• **What to produce**:
Please recast the material below as a numbered list, from its first line through the line containing "Answer: facing the viewer and". Leave out the blank lines.

(Stored items)
----------------------------------------

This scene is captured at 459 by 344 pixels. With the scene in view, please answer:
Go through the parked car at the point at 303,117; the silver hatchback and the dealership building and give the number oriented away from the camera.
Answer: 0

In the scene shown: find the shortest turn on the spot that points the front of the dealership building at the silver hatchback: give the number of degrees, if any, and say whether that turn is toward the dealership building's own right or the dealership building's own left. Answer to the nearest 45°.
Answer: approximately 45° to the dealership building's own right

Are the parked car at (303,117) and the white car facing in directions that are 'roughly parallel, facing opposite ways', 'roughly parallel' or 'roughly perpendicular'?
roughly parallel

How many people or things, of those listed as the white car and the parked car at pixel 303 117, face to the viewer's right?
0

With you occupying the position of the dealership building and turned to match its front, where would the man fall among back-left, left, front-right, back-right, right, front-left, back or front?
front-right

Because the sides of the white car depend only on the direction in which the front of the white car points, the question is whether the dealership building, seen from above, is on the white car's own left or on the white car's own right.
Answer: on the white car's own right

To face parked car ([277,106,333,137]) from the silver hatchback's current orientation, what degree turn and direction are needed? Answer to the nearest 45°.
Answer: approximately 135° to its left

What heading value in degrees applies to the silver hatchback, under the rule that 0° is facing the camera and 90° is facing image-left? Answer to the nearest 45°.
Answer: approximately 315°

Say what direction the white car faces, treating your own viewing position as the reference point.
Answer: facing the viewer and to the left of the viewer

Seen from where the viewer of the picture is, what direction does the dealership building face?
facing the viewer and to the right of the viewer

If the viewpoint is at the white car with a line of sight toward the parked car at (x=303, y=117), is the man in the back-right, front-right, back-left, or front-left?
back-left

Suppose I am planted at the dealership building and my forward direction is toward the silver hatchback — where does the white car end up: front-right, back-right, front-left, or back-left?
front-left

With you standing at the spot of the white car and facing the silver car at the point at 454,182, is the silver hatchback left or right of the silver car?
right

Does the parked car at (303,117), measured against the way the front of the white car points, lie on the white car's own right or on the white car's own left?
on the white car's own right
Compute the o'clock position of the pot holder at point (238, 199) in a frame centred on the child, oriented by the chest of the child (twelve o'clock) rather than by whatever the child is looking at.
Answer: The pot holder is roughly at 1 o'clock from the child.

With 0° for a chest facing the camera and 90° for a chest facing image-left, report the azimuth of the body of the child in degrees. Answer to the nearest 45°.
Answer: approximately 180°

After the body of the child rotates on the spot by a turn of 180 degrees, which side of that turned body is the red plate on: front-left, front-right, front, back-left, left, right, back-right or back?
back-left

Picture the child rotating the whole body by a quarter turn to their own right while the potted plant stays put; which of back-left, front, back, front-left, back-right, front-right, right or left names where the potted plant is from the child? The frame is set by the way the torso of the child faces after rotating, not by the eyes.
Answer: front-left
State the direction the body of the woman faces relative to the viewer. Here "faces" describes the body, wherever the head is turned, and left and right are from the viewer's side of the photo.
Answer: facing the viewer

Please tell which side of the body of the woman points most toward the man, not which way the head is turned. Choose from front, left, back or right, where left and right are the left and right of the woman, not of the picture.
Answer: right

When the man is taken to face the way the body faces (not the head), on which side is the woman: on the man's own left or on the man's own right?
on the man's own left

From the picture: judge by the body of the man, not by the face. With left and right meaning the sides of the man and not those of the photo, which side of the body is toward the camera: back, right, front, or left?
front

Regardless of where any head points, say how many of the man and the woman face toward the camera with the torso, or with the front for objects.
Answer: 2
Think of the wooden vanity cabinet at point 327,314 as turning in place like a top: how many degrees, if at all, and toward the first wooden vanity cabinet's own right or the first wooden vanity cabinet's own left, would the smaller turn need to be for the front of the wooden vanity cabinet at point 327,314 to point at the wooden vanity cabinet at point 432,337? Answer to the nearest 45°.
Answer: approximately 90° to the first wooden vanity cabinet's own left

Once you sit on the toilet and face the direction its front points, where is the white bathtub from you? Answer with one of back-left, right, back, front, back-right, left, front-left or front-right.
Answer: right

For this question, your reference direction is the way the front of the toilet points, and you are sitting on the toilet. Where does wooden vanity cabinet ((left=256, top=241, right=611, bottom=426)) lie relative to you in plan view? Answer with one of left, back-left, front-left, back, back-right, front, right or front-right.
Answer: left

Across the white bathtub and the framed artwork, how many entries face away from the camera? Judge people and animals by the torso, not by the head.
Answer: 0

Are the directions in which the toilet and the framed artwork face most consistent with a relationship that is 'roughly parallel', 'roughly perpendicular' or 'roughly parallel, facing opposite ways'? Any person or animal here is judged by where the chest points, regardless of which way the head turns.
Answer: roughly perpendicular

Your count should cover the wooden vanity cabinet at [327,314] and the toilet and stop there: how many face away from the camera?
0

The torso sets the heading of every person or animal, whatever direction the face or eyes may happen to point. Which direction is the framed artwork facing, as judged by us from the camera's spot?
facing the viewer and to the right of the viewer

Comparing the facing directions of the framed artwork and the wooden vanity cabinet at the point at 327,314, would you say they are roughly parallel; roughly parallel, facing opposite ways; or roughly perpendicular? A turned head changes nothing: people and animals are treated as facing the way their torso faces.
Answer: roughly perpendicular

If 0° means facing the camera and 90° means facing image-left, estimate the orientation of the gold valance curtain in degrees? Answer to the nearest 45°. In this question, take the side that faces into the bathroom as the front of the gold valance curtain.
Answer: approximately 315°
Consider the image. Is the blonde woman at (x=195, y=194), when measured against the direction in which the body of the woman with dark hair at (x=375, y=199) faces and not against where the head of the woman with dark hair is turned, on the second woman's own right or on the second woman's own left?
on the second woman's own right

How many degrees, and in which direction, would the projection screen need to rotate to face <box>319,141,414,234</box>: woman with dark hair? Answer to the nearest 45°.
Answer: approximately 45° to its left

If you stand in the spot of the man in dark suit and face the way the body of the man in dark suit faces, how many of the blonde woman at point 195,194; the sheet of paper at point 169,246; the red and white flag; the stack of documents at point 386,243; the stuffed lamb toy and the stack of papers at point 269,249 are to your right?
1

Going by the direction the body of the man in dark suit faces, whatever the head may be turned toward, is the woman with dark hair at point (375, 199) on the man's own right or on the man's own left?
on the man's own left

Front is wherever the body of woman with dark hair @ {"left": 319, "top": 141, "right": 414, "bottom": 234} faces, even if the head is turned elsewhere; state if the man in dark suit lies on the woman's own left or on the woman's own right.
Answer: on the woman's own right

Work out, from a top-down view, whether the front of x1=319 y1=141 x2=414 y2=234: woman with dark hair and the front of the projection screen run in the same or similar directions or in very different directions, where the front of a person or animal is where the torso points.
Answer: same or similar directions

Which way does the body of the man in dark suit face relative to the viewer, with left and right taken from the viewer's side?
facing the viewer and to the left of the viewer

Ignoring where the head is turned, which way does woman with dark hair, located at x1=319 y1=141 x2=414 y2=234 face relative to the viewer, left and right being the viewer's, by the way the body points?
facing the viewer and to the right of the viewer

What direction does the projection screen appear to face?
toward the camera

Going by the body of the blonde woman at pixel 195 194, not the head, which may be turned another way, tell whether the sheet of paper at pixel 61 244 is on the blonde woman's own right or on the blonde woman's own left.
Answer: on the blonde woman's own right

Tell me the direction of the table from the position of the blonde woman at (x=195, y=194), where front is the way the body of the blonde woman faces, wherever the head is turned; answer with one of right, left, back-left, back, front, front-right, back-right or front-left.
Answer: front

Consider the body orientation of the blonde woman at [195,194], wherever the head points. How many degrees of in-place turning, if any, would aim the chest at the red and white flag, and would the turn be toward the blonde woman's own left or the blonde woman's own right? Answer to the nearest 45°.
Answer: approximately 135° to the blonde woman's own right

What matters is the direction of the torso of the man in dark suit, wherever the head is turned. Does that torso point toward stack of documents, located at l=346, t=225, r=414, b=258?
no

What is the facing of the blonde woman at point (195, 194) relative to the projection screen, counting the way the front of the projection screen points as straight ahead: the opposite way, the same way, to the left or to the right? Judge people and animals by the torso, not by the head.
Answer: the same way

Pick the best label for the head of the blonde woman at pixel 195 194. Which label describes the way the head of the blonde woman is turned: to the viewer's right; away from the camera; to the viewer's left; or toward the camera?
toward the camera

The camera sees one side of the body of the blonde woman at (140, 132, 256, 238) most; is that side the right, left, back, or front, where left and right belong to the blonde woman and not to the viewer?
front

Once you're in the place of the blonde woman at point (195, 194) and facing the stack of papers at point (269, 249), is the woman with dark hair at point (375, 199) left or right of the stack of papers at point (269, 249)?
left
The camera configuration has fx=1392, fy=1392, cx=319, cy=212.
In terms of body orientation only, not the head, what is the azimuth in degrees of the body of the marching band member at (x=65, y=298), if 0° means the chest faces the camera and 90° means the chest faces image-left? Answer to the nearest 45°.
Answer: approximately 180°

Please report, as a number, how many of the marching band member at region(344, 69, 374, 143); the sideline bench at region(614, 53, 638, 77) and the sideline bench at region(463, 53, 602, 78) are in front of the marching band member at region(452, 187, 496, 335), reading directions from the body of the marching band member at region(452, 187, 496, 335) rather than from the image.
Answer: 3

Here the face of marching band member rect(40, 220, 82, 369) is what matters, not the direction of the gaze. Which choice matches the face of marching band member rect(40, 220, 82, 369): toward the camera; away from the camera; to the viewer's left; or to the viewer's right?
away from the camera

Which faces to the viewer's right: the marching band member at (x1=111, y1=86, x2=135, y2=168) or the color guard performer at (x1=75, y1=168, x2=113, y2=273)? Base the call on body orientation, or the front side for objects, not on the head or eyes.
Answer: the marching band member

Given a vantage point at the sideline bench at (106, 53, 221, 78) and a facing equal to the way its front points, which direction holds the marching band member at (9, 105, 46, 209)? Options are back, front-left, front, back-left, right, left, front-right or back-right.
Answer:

----------------------------------------

• **Output below**:
1. This scene is captured at 459 by 344 pixels. With the scene in view, please answer:
2. Go through the parked car at the point at 303,117; the silver hatchback and the dealership building and give the number oriented away from the camera.
3. Answer: 0
4. In the scene shown: find the shortest turn on the spot that points the front of the dealership building at the silver hatchback: give the number of degrees, if any, and say whether that turn is toward the dealership building's own right or the dealership building's own left. Answer to the nearest 45°.
5. Answer: approximately 45° to the dealership building's own right
6. Are the parked car at (303,117) and the white car facing in directions that are 'roughly parallel, facing opposite ways', 'roughly parallel' or 'roughly perpendicular'?
7. roughly parallel
8. How many people or things, of those listed as the white car and the parked car at pixel 303 117, face to the viewer's right?
9. 0
10. With you occupying the position of the dealership building and turned to match its front, where would the man fall among back-left, left, front-right, back-right, right, front-left, back or front?
11. front-right
12. Because the sides of the white car depend only on the direction in which the front of the white car points, the question is whether the dealership building, seen from above, is on the white car's own left or on the white car's own right.
13. Answer: on the white car's own right
14. To face parked car ([277,106,333,137]) from the silver hatchback's current orientation, what degree turn and direction are needed? Answer to the nearest 45°.
15. Answer: approximately 135° to its left
16. What heading value in degrees applies to the silver hatchback, under the rule that 0° is facing the camera and 90° is facing image-left? Answer to the nearest 45°.
17. Answer: approximately 315°
18. Say what direction the white car faces, treating your own viewing position as the reference point.
19. Answer: facing the viewer and to the left of the viewer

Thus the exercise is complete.